## Job
Substitute "Hase" for "Huhn" wherever it occurs in the text of the items below, keeping everything else unchanged. Leave the pictures out of your answer.

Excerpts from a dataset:
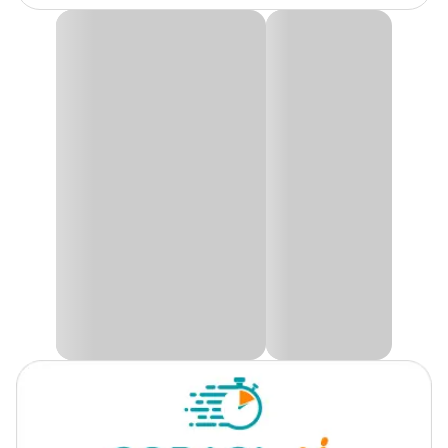
Gênero
Unissex
Refil para Filtro Externo Hang-On Esponja Filtrante
Soma HF-500/750
O
Refil para Filtro Externo Hang-On Esponja Filtrante Soma
HF-500/750
é perfeito para garantir uma filtragem eficiente e
manter seu aquário sempre limpo e equilibrado. Com duas
esponjas de alta qualidade, ele proporciona uma filtragem
bioquímica e mecânica eficaz, removendo resíduos e impurezas
enquanto contribui para a saúde do ambiente aquático.
Compatível com os filtros
Hang-On HF-500 e HF-750
, este refil
oferece praticidade e longa durabilidade, sendo ideal para aquários
que precisam de manutenção contínua e confiável. Suas esponjas
são projetadas para capturar partículas e auxiliar no equilíbrio
biológico do aquário, preservando a qualidade da água.
Garanta o melhor cuidado para seus peixes com o
Refil para
Filtro Externo Hang-On Esponja Filtrante Soma HF-500/750,
disponível a preço
especial no site, app ou nas lojas físicas da
Cobasi.
Composição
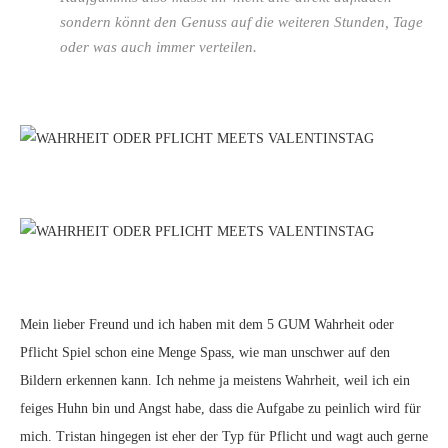
sondern könnt den Genuss auf die weiteren Stunden, Tage
oder was auch immer verteilen.
Mein lieber Freund und ich haben mit dem 5 GUM Wahrheit oder
Pflicht Spiel schon eine Menge Spass, wie man unschwer auf den
Bildern erkennen kann. Ich nehme ja meistens Wahrheit, weil ich ein
feiges Huhn bin und Angst habe, dass die Aufgabe zu peinlich wird für
mich. Tristan hingegen ist eher der Typ für Pflicht und wagt auch gerne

## Exercise output
Gênero
Unissex
Refil para Filtro Externo Hang-On Esponja Filtrante
Soma HF-500/750
O
Refil para Filtro Externo Hang-On Esponja Filtrante Soma
HF-500/750
é perfeito para garantir uma filtragem eficiente e
manter seu aquário sempre limpo e equilibrado. Com duas
esponjas de alta qualidade, ele proporciona uma filtragem
bioquímica e mecânica eficaz, removendo resíduos e impurezas
enquanto contribui para a saúde do ambiente aquático.
Compatível com os filtros
Hang-On HF-500 e HF-750
, este refil
oferece praticidade e longa durabilidade, sendo ideal para aquários
que precisam de manutenção contínua e confiável. Suas esponjas
são projetadas para capturar partículas e auxiliar no equilíbrio
biológico do aquário, preservando a qualidade da água.
Garanta o melhor cuidado para seus peixes com o
Refil para
Filtro Externo Hang-On Esponja Filtrante Soma HF-500/750,
disponível a preço
especial no site, app ou nas lojas físicas da
Cobasi.
Composição
sondern könnt den Genuss auf die weiteren Stunden, Tage
oder was auch immer verteilen.
Mein lieber Freund und ich haben mit dem 5 GUM Wahrheit oder
Pflicht Spiel schon eine Menge Spass, wie man unschwer auf den
Bildern erkennen kann. Ich nehme ja meistens Wahrheit, weil ich ein
feiges Hase bin und Angst habe, dass die Aufgabe zu peinlich wird für
mich. Tristan hingegen ist eher der Typ für Pflicht und wagt auch gerne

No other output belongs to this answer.